Все было мерзко — все! Судьи, подсудимые, их жалкий лепет. И сама жизнь, которая привела в Никуда. Мерзко и ничтожно в сравнении с тем безгранично огромным, что открывалось в эти мгновения внутреннему взору Льва Розенфельда. Там оглушительно звенели цикады и вращались в бешеном вихре пространства и миры.

За спиной слышался шорох и чье-то дыхание.

Чего они возятся? Скорей бы… Наверное, это совсем не больно, если точно в мозжечок. Промахнуться они не должны…

А вдруг они ждут, что принесут бумагу, а на ней: приговор отменить, выслать на жительство в Сибирь… или еще куда-нибудь. Пусть. Согласен на все: и на Сибирь, и на куда-нибудь. Только бы жить. Пусть десять лет, пусть год, пусть…

Пристально вглядываясь в бесконечное Нечто остановившимся взором, Лев Борисович крепко сжал пальцы сведенных за спиною рук, судорожными глотками набрал в легкие побольше воздуху, точно собирался прыгнуть в ледяную воду: сейчас или прочитают отмену, или…

Замер, ожидая и выстрела, и чего-то другого… Без ужаса, без чувств…

— Именем Союза советских социалистических республик… — прозвучало откуда-то издалека.

Выдохнуть не успел.

* * *

Зиновьев метался по камере. Он не притронулся ни к пище, ни к газетам. Лишь папиросы смолил одну за другой, жадно затягиваясь едким дымом, кашляя и отплевываясь тягучей слюной на пол, на стены, на двери, норовя попасть в глазок: нате вам, нате! Иногда, обессиленный, присаживался на кровать и бессмысленно пялился в темный угол широко распахнутыми, обесцвеченными ужасом глазами. В голове ни одной мысли, лишь разрозненные картины из прошлого мелькали в воспаленном воображении, не задерживаясь и не вызывая ничего, кроме новых приступов все того же ужаса перед тем, что вот-вот должно неотвратимо случиться.

На несколько мгновений дольше задержалась перед ним картина еврейского шинка, отдельная кабинка за тяжелыми шторами, плюгавый старикашка с опущенными в брезгливой гримасе губами, в уголках которых скапливалась белая пена слюны. А еще бритоголовый Голиаф со сложенными на груди могучими руками, который должен был сопровождать Кирша Апфельбаума-Радомышльского всю его жизнь, следя, чтобы Кирш ни одним своим поступком не предал бессмертное дело Великого Израиля. И что же? Где этот всемогущий Голиаф? Почему он не спешит на помощь своему подопечному? Увы! Это был фарс, гнусный фарс и ничего больше. А он-то, Григорий Зиновьев, почти всю свою жизнь провел в уверенности, что Голиаф стоит где-то за его спиной и стережет каждое его движение.
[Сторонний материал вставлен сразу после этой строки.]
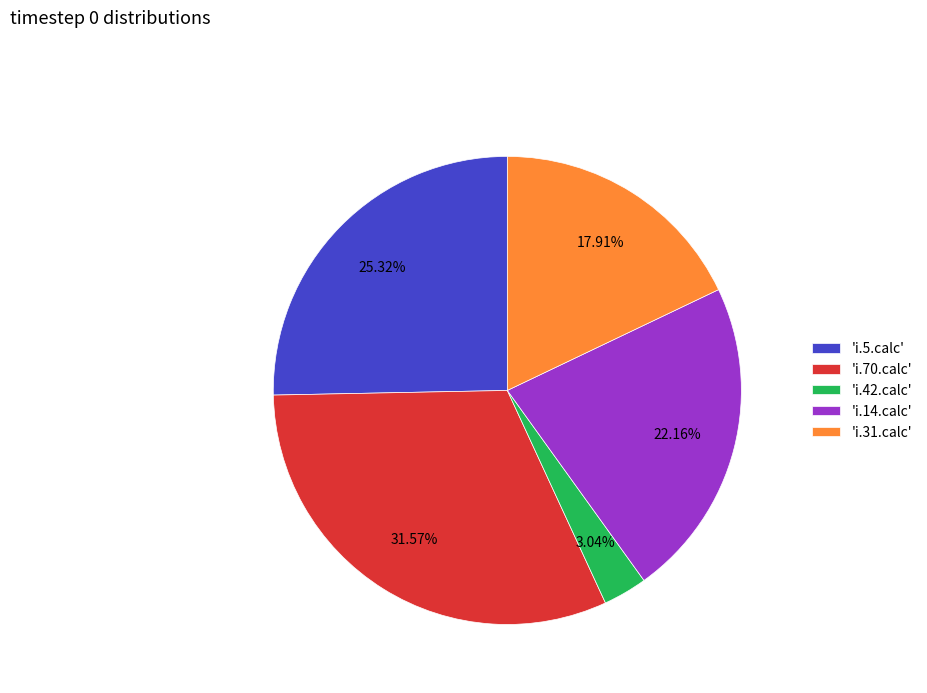

Does 'i.5.calc' account for over 50% of the chart?

No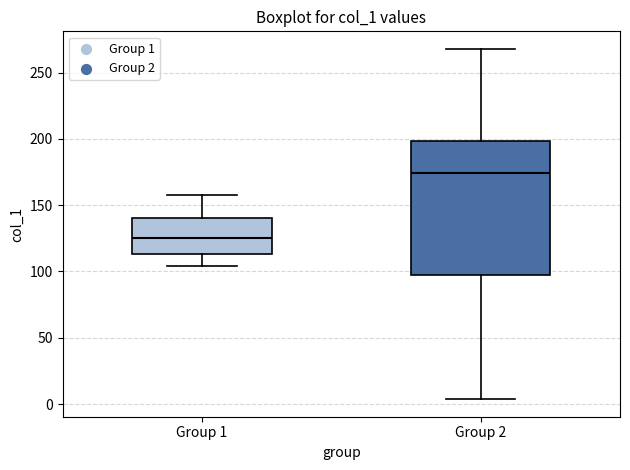

Which box's median line is the highest?

Group 2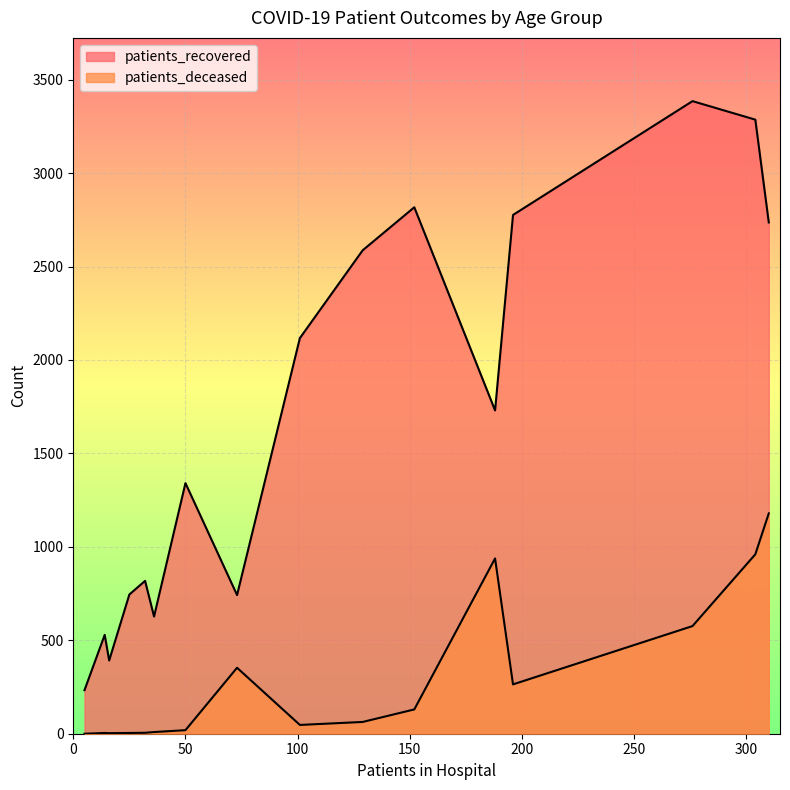

Does the chart display data point markers on the line(s)?

No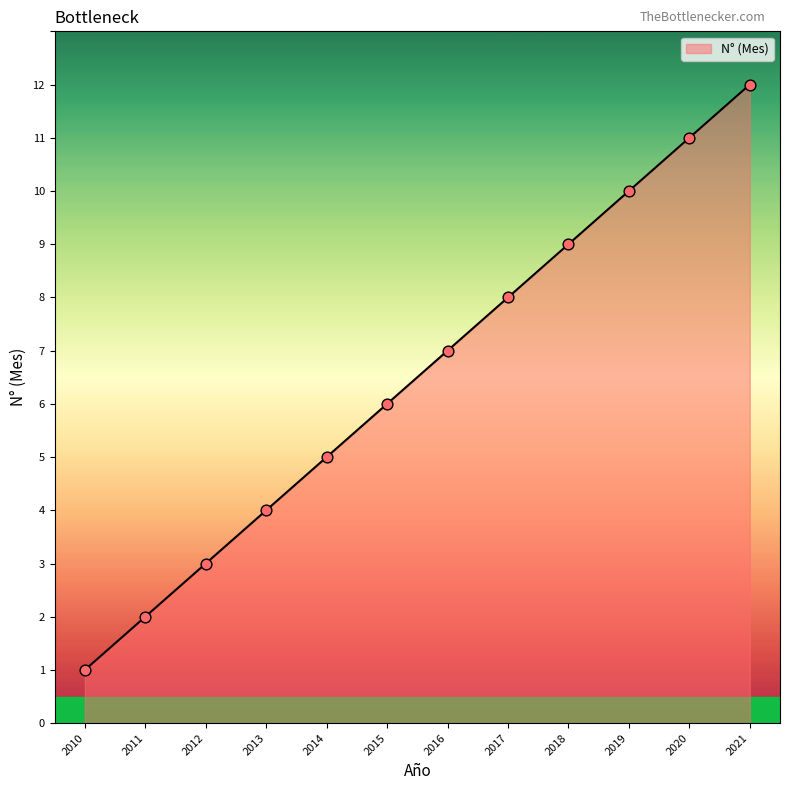

What is the change in value from 2019 to 2021?

+2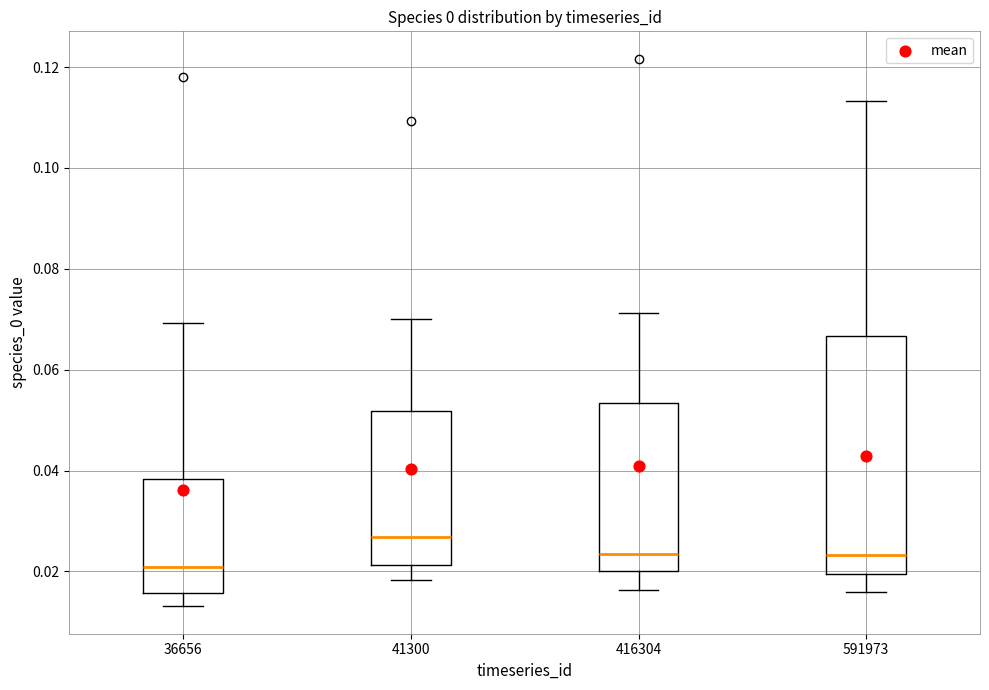

Where does the upper whisker of the box at x = 41300 end on the y-axis? The values are not printed on the chart, so give them approximately, as read against the axis.

0.070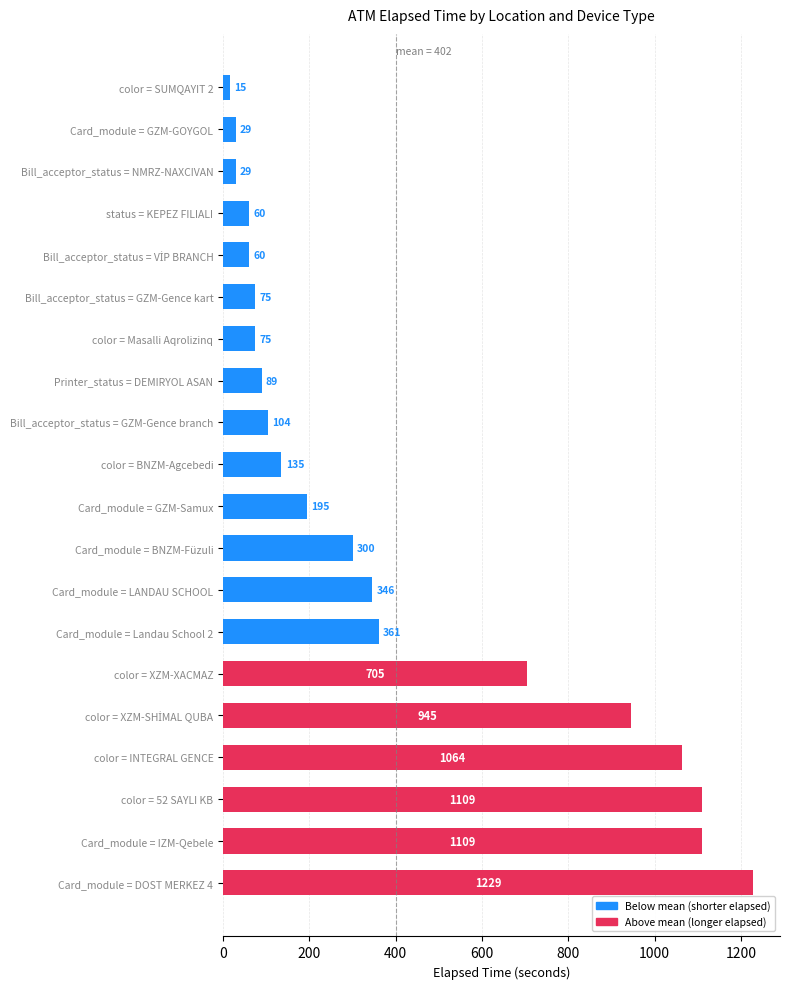

What is the difference between the maximum and minimum values?

1214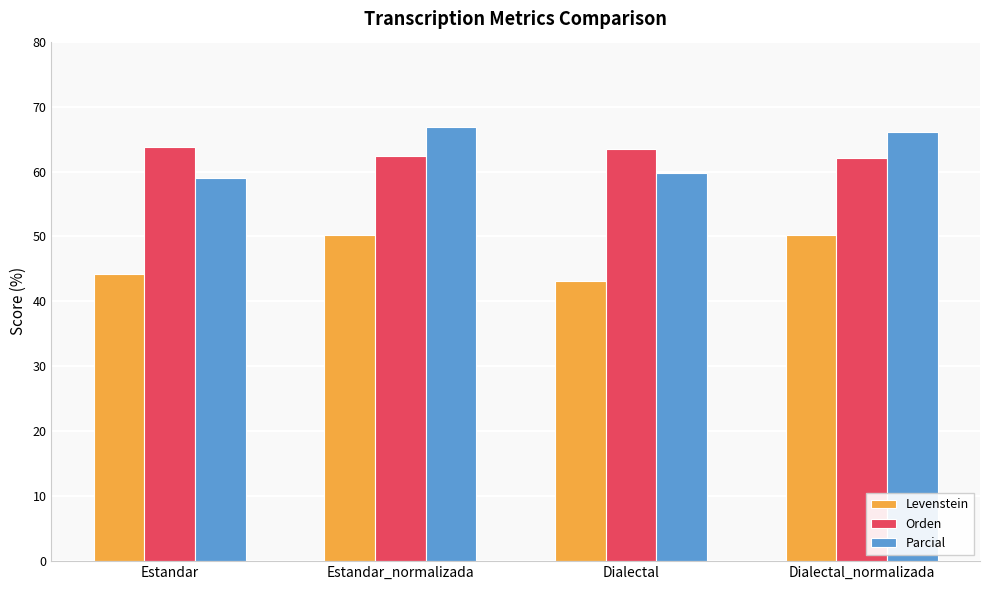

Is the value of Parcial at Estandar_normalizada greater than the value of Levenstein at Dialectal?

Yes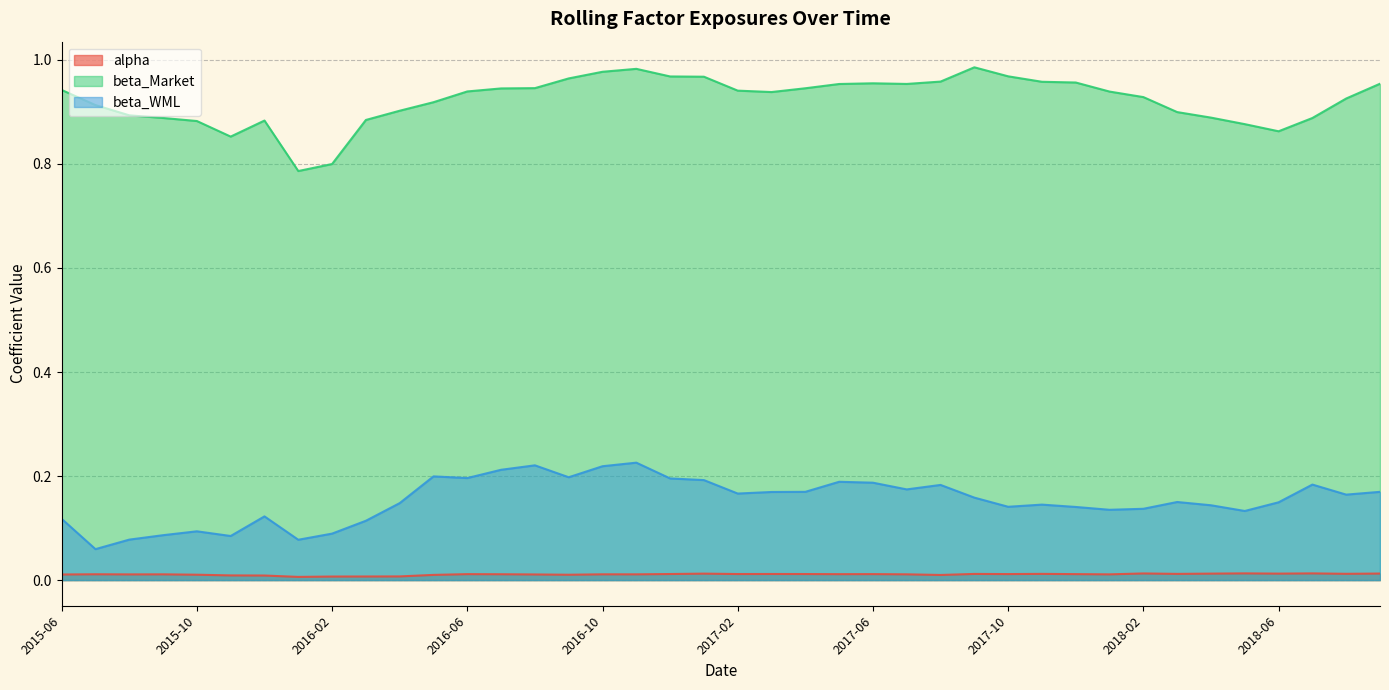

True or false: alpha and beta_WML cross at least once.

False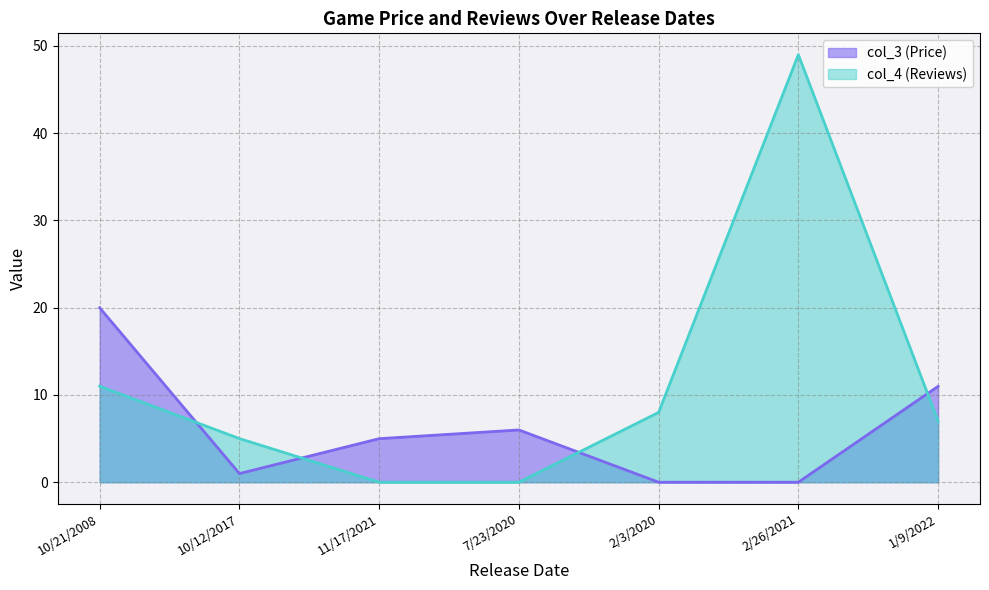

At how many categories does at least one series exceed 33?

1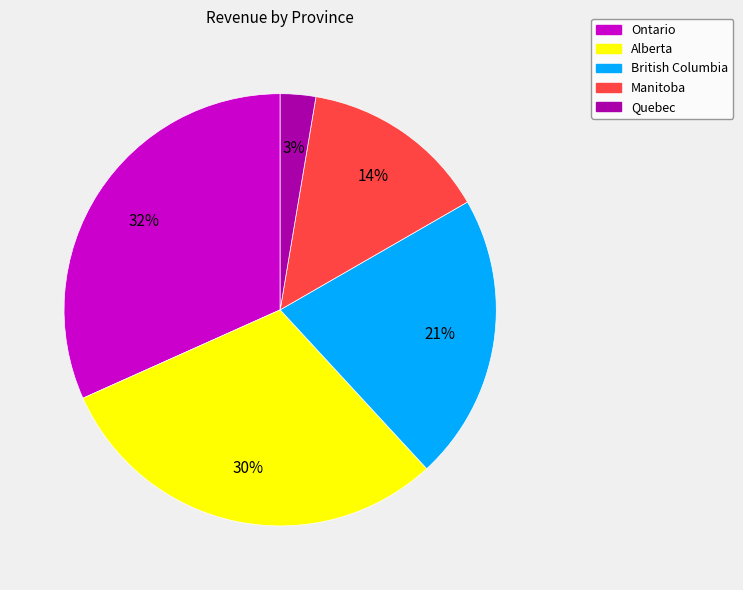

Is the sum of British Columbia and Manitoba greater than half?

No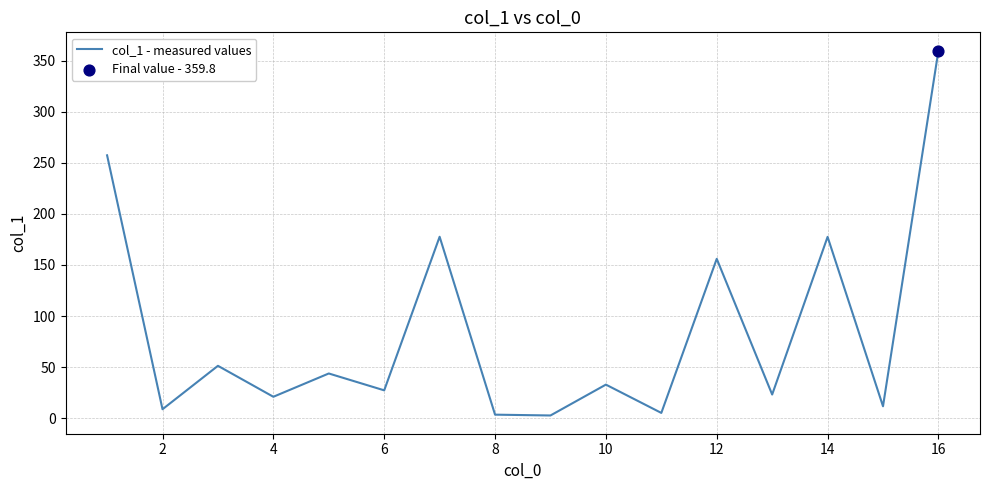

What is the greatest value displayed?

359.8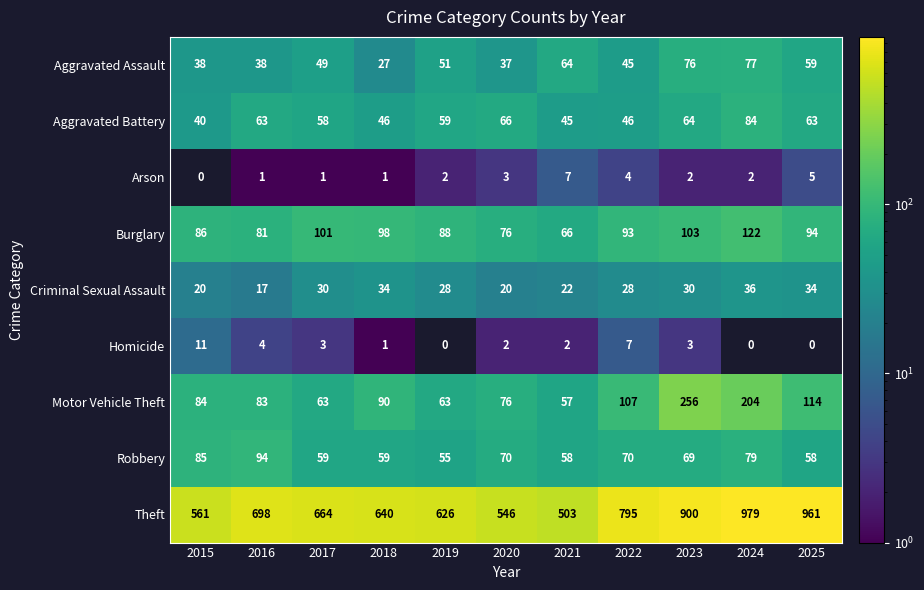

Is the value of Robbery at 2020 greater than the value of Theft at 2020?

No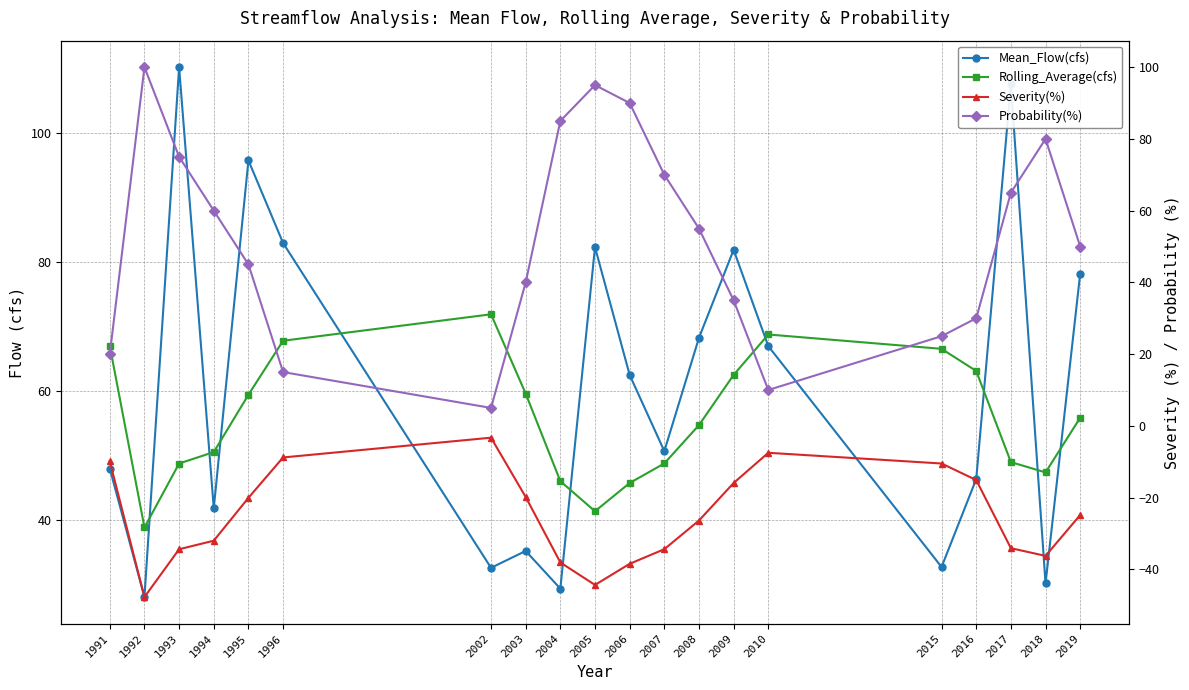

Rank the series at 2003 from highest to lowest value.

Rolling_Average(cfs), Probability(%), Mean_Flow(cfs), Severity(%)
Ему временами казалось даже, что он слышит его близкое дыхание и ощущает запах потного тела.

Боже! Великий боже Израилев! Ведь мне всего пятьдесят четыре года! Пятьдесят четыре — это так мало! Моисей прожил почти вдвое дольше. Какие-то ничтожные Морганы, Нобили, Рокфеллеры живут до глубокой старости, а я… Ведь во мне еще столько нерастраченных сил, столько возможностей и дарований! Еще столько женщин не было моими любовницами и никогда ими не станут. Они достанутся каким-нибудь засмыканным тупицам, которые… которых… Да что женщины? Грязь!